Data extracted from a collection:
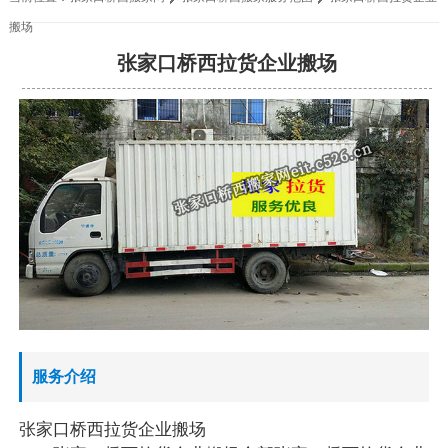
搬场
张家口桥西拉货企业搬场
服务介绍
张家口桥西拉货企业搬场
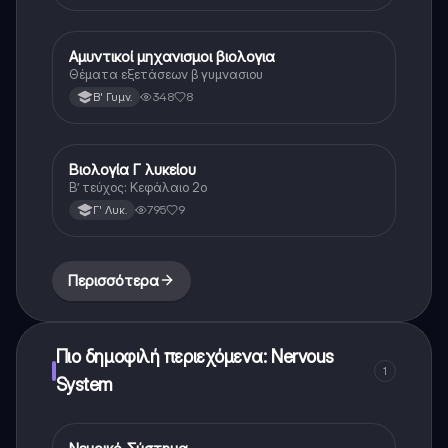
Αμυντικοί μηχανισμοι βιολογια
Βιολογία
Θέματα εξετάσεων β γυμνασιου
348
8
Β' Γυμν.
Βιολογία Γ λυκείου
Βιολογία (Θετ.)
Β’ τεύχος: Κεφάλαιο 2ο
795
9
Γ' Λυκ.
Περισσότερα
Πιο δημοφιλή περιεχόμενα: Nervous
1
System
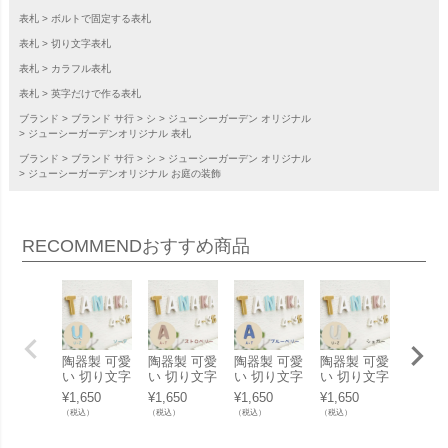
表札
ボルトで固定する表札
表札
切り文字表札
表札
カラフル表札
表札
英字だけで作る表札
ブランド
ブランド サ行
シ
ジューシーガーデン オリジナル
ジューシーガーデンオリジナル 表札
ブランド
ブランド サ行
シ
ジューシーガーデン オリジナル
ジューシーガーデンオリジナル お庭の装飾
RECOMMEND
おすすめ商品
陶器製 可愛
陶器製 可愛
陶器製 可愛
陶器製 可愛
陶器製
い 切り文字
い 切り文字
い 切り文字
い 切り文字
い 切
表札「Puffy
表札「Puffy
表札「Puffy
表札「Puffy
表札「P
¥
1,650
¥
1,650
¥
1,650
¥
1,650
¥
1,650
Sign パフィ
Sign パフィ
Sign パフィ
Sign パフィ
Sign
（税込）
（税込）
（税込）
（税込）
（税込）
ーサイン ア
ーサイン ア
ーサイン ア
ーサイン ア
ーサイ
ルファベッ
ルファベッ
ルファベッ
ルファベッ
ルファ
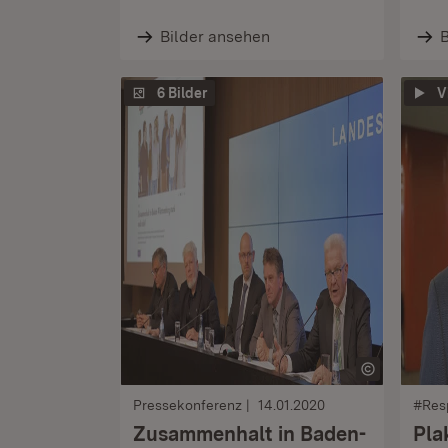
Bilder ansehen
B
6 Bilder
V
Pressekonferenz
14.01.2020
#Res
Zusammenhalt in Baden-
Pla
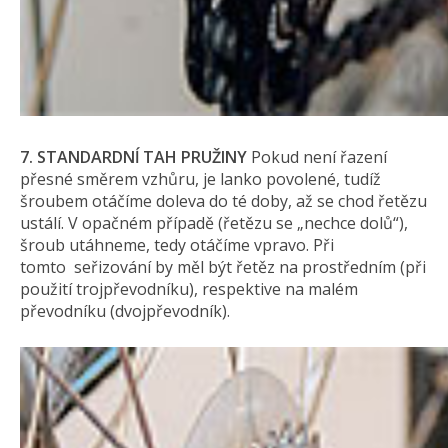
7. STANDARDNĺ TAH PRUŽINY
Pokud není řazení
přesné směrem vzhůru, je lanko povolené, tudíž
šroubem otáčíme doleva do té doby, až se chod řetězu
ustálí. V opačném případě (řetězu se „nechce dolů“),
šroub utáhneme, tedy otáčíme vpravo. Při
tomto seřizování by měl být řetěz na prostředním (při
použití trojpřevodníku), respektive na malém
převodníku (dvojpřevodník).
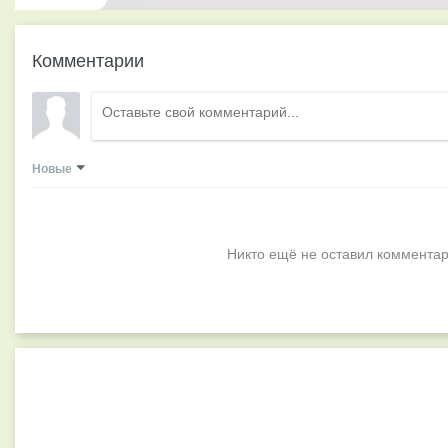
Комментарии
Новые
Никто ещё не оставил комментар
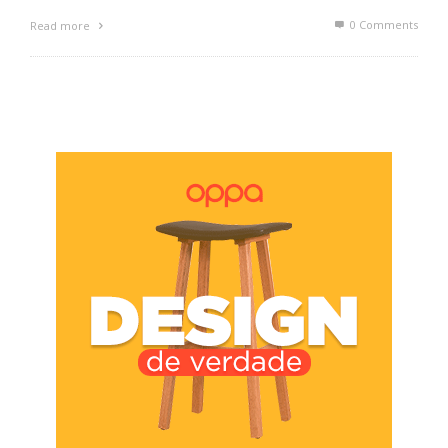
0 Comments
Read more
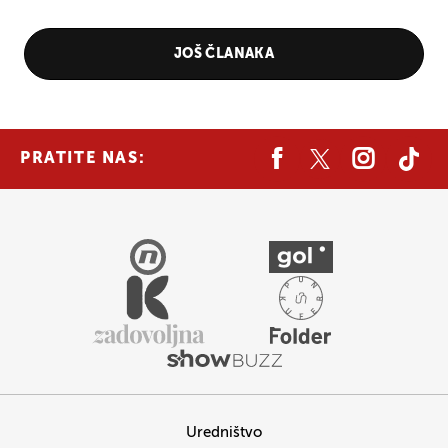
JOŠ ČLANAKA
PRATITE NAS:
Uredništvo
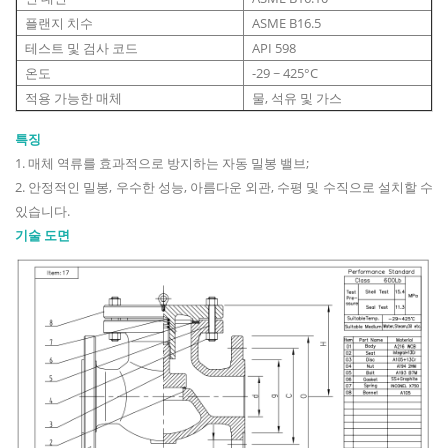
플랜지 치수
ASME B16.5
테스트 및 검사 코드
API 598
온도
-29 ~ 425°C
적용 가능한 매체
물, 석유 및 가스
특징
1. 매체 역류를 효과적으로 방지하는 자동 밀봉 밸브;
2. 안정적인 밀봉, 우수한 성능, 아름다운 외관, 수평 및 수직으로 설치할 수
있습니다.
기술 도면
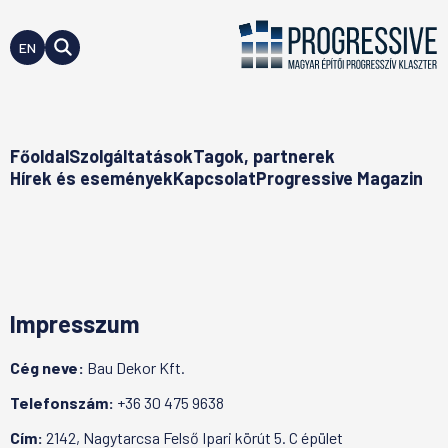
EN
Főoldal
Szolgáltatások
Tagok, partnerek
Hírek és események
Kapcsolat
Progressive Magazin
Impresszum
Cég neve:
Bau Dekor Kft.
Telefonszám:
+36 30 475 9638
Cím:
2142, Nagytarcsa Felső Ipari körút 5. C épület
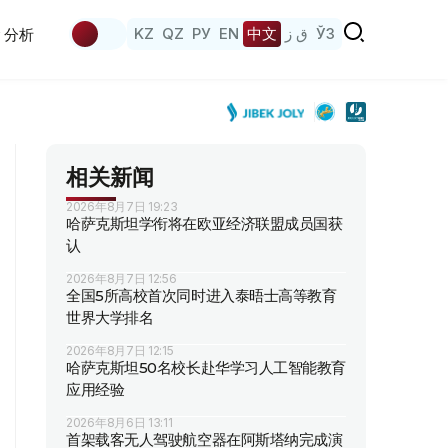
KZ
QZ
РУ
EN
中文
ق ز
ЎЗ
分析
相关新闻
2026年8月7日 19:23
哈萨克斯坦学衔将在欧亚经济联盟成员国获
认
2026年8月7日 12:56
全国5所高校首次同时进入泰晤士高等教育
世界大学排名
2026年8月7日 12:15
哈萨克斯坦50名校长赴华学习人工智能教育
应用经验
2026年8月6日 13:11
首架载客无人驾驶航空器在阿斯塔纳完成演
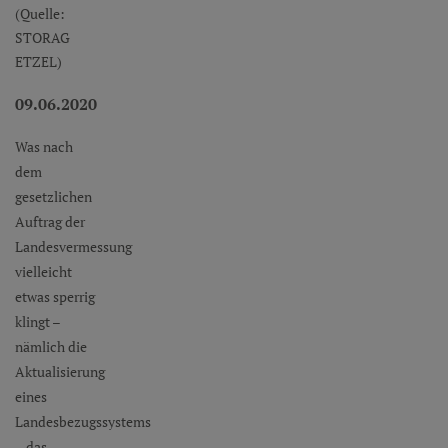
(Quelle:
STORAG
ETZEL)
09.06.2020
Was nach
dem
gesetzlichen
Auftrag der
Landesvermessung
vielleicht
etwas sperrig
klingt –
nämlich die
Aktualisierung
eines
Landesbezugssystems
– das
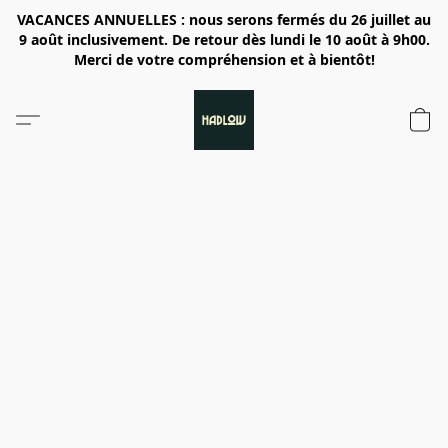
VACANCES ANNUELLES : nous serons fermés du 26 juillet au
9 août inclusivement. De retour dès lundi le 10 août à 9h00.
Merci de votre compréhension et à bientôt!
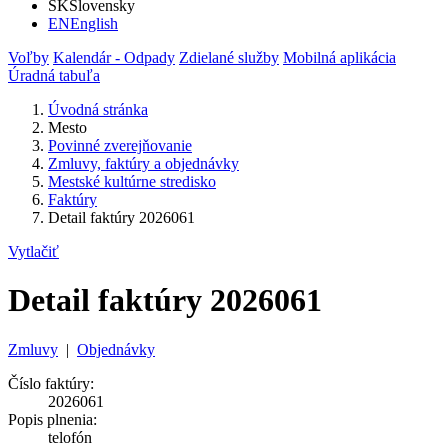
SK
Slovensky
EN
English
Voľby
Kalendár - Odpady
Zdielané služby
Mobilná aplikácia
Úradná tabuľa
Úvodná stránka
Mesto
Povinné zverejňovanie
Zmluvy, faktúry a objednávky
Mestské kultúrne stredisko
Faktúry
Detail faktúry 2026061
Vytlačiť
Detail faktúry 2026061
Zmluvy
|
Objednávky
Číslo faktúry:
2026061
Popis plnenia:
telofón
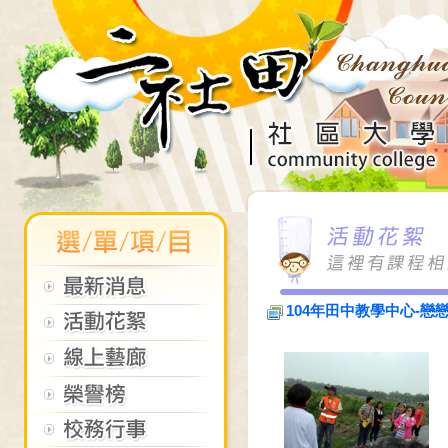
104年田中教學中心-戀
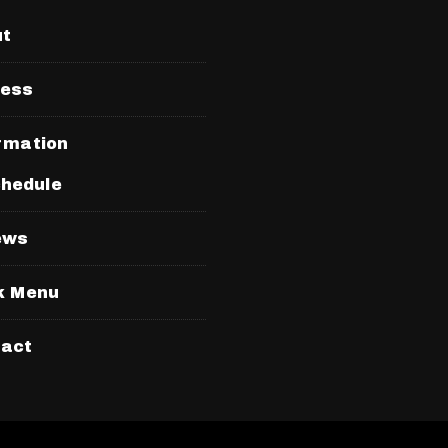
ut
ress
rmation
hedule
ews
k Menu
tact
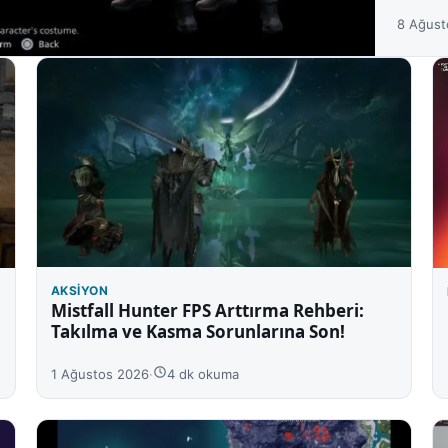
8 Ağust
AKSIYON
Mistfall Hunter FPS Arttırma Rehberi:
Takılma ve Kasma Sorunlarına Son!
1 Ağustos 2026
·
4 dk okuma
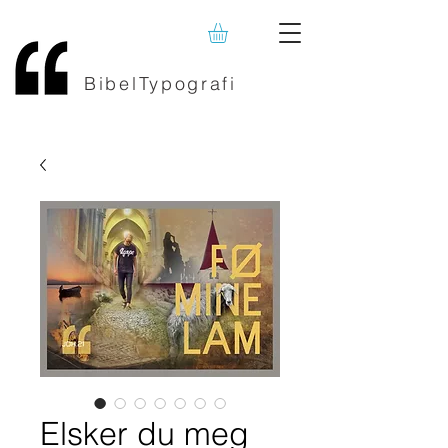
BibelTypografi
Elsker du meg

Instructions for the task -
What you return should match the records line for line, minus the pictures.

Task solution -
搬场
张家口桥西拉货企业搬场
服务介绍
张家口桥西拉货企业搬场
Αμυντικοί μηχανισμοι βιολογια
Βιολογία
Θέματα εξετάσεων β γυμνασιου
348
8
Β' Γυμν.
Βιολογία Γ λυκείου
Βιολογία (Θετ.)
Β’ τεύχος: Κεφάλαιο 2ο
795
9
Γ' Λυκ.
Περισσότερα
Πιο δημοφιλή περιεχόμενα: Nervous
1
System
表札
ボルトで固定する表札
表札
切り文字表札
表札
カラフル表札
表札
英字だけで作る表札
ブランド
ブランド サ行
シ
ジューシーガーデン オリジナル
ジューシーガーデンオリジナル 表札
ブランド
ブランド サ行
シ
ジューシーガーデン オリジナル
ジューシーガーデンオリジナル お庭の装飾
RECOMMEND
おすすめ商品
陶器製 可愛
陶器製 可愛
陶器製 可愛
陶器製 可愛
陶器製
い 切り文字
い 切り文字
い 切り文字
い 切り文字
い 切
表札「Puffy
表札「Puffy
表札「Puffy
表札「Puffy
表札「P
¥
1,650
¥
1,650
¥
1,650
¥
1,650
¥
1,650
Sign パフィ
Sign パフィ
Sign パフィ
Sign パフィ
Sign
（税込）
（税込）
（税込）
（税込）
（税込）
ーサイン ア
ーサイン ア
ーサイン ア
ーサイン ア
ーサイ
ルファベッ
ルファベッ
ルファベッ
ルファベッ
ルファ
Bilder ansehen
B
6 Bilder
V
Pressekonferenz
14.01.2020
#Res
Zusammenhalt in Baden-
Pla
7. STANDARDNĺ TAH PRUŽINY
Pokud není řazení
přesné směrem vzhůru, je lanko povolené, tudíž
šroubem otáčíme doleva do té doby, až se chod řetězu
ustálí. V opačném případě (řetězu se „nechce dolů“),
šroub utáhneme, tedy otáčíme vpravo. Při
tomto seřizování by měl být řetěz na prostředním (při
použití trojpřevodníku), respektive na malém
převodníku (dvojpřevodník).
Комментарии
Новые
Никто ещё не оставил комментар
0 Comments
Read more
JOŠ ČLANAKA
PRATITE NAS:
Uredništvo
플랜지 치수
ASME B16.5
테스트 및 검사 코드
API 598
온도
-29 ~ 425°C
적용 가능한 매체
물, 석유 및 가스
특징
1. 매체 역류를 효과적으로 방지하는 자동 밀봉 밸브;
2. 안정적인 밀봉, 우수한 성능, 아름다운 외관, 수평 및 수직으로 설치할 수
있습니다.
기술 도면
EN
Főoldal
Szolgáltatások
Tagok, partnerek
Hírek és események
Kapcsolat
Progressive Magazin
Impresszum
Cég neve:
Bau Dekor Kft.
Telefonszám:
+36 30 475 9638
Cím:
2142, Nagytarcsa Felső Ipari körút 5. C épület
KZ
QZ
РУ
EN
中文
ق ز
ЎЗ
分析
相关新闻
2026年8月7日 19:23
哈萨克斯坦学衔将在欧亚经济联盟成员国获
认
2026年8月7日 12:56
全国5所高校首次同时进入泰晤士高等教育
世界大学排名
2026年8月7日 12:15
哈萨克斯坦50名校长赴华学习人工智能教育
应用经验
2026年8月6日 13:11
首架载客无人驾驶航空器在阿斯塔纳完成演
(Quelle:
STORAG
ETZEL)
09.06.2020
Was nach
dem
gesetzlichen
Auftrag der
Landesvermessung
vielleicht
etwas sperrig
klingt –
nämlich die
Aktualisierung
eines
Landesbezugssystems
– das
VACANCES ANNUELLES : nous serons fermés du 26 juillet au
9 août inclusivement. De retour dès lundi le 10 août à 9h00.
Merci de votre compréhension et à bientôt!
SK
Slovensky
EN
English
Voľby
Kalendár - Odpady
Zdielané služby
Mobilná aplikácia
Úradná tabuľa
Úvodná stránka
Mesto
Povinné zverejňovanie
Zmluvy, faktúry a objednávky
Mestské kultúrne stredisko
Faktúry
Detail faktúry 2026061
Vytlačiť
Detail faktúry 2026061
Zmluvy
|
Objednávky
Číslo faktúry:
2026061
Popis plnenia:
telofón
104年田中教學中心-戀
ut
ress
rmation
hedule
ews
k Menu
tact
8 Ağust
AKSIYON
Mistfall Hunter FPS Arttırma Rehberi:
Takılma ve Kasma Sorunlarına Son!
1 Ağustos 2026
·
4 dk okuma
BibelTypografi
Elsker du meg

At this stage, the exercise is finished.